Meta Platforms, the parent company of Facebook and Instagram, saw its revenue dip 4% year-over-year in the fourth quarter of 2022, marking the third consecutive quarter of decline. Despite ad impressions rising 23% YoY during this period, the average price per ad dropped 22%. Despite this, Facebook reported 2 billion daily active users in Q4, which CEO Mark Zuckerberg attributed to advancements in AI and the short-form Reels format.
In 2023, the focus at Meta will be efficiency as the company aims to create a leaner organization. Meta’s total expenses for 2023 are forecasted to be between $89 billion to $95 billion, which is lower than previous projections. The company’s stock performance improved in premarket trading after it announced share buybacks totaling $40 billion.
Reels, a short-form video format similar to TikTok, remains a focus area for Meta, with 40% of Meta advertisers using it across its apps. However, Reels are not yet as monetized as other areas of Meta’s business, meaning higher engagement could result in lower revenue. Zuckerberg expects Reels to be in a revenue-neutral place by the end of 2023 or early next year.

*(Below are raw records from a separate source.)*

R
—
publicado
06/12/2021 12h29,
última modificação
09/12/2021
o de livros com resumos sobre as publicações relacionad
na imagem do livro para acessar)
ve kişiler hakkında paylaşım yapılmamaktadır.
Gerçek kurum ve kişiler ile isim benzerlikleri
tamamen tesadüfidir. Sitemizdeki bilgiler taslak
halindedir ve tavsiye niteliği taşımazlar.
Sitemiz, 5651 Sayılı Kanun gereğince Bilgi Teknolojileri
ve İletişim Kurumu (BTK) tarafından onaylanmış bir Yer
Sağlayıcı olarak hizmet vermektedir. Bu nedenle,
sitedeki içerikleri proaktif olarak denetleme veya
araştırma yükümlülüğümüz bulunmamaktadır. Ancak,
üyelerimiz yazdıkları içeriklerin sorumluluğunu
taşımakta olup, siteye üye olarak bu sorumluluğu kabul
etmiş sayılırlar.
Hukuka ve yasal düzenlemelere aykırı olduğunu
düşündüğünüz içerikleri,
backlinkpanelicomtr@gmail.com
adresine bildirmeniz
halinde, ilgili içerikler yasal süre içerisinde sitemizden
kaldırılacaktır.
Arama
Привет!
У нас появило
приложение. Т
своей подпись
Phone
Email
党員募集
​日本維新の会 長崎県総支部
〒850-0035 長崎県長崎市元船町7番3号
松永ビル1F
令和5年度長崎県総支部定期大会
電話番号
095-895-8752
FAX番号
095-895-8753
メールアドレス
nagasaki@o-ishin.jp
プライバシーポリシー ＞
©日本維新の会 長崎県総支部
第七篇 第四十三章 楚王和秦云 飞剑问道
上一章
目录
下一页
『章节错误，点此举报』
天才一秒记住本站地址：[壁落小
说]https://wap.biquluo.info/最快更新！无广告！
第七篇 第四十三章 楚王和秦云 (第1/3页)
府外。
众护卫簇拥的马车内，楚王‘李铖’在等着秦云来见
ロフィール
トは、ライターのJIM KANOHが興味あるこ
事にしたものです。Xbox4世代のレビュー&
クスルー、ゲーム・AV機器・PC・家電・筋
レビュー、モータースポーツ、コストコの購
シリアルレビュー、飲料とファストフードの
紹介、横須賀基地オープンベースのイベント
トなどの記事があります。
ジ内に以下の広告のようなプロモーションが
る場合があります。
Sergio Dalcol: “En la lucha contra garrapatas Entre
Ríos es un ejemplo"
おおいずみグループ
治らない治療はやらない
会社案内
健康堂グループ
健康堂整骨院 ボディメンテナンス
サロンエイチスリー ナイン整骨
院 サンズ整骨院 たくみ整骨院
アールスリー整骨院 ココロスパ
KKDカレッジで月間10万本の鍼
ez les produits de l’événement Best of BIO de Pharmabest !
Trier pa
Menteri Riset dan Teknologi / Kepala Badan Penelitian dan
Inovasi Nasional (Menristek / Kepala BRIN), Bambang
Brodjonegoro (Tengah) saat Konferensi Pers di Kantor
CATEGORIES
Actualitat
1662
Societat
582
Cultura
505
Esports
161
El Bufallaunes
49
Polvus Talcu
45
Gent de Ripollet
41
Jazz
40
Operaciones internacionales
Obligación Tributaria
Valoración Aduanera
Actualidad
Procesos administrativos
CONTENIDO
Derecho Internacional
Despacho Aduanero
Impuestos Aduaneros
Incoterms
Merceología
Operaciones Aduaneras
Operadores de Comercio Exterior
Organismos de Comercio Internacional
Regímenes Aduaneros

Meta is betting on AI to boost its ad operations and counteract the impact of changes to Apple’s iOS that make targeting and measuring mobile campaigns more challenging. In Q4, advertisers saw a 20% increase in conversions compared to the previous year, which Zuckerberg attributed to AI advancements. This, along with a lower cost per acquisition, resulted in a higher return on ad spend.
The company’s long-term ambitions are focused on the metaverse, a blend of physical and digital experiences. Reality Labs, the Meta division responsible for developing its metaverse products, recorded a $4.3 billion operating loss in Q4, raising questions from investors about the mainstream appeal of this experimental space.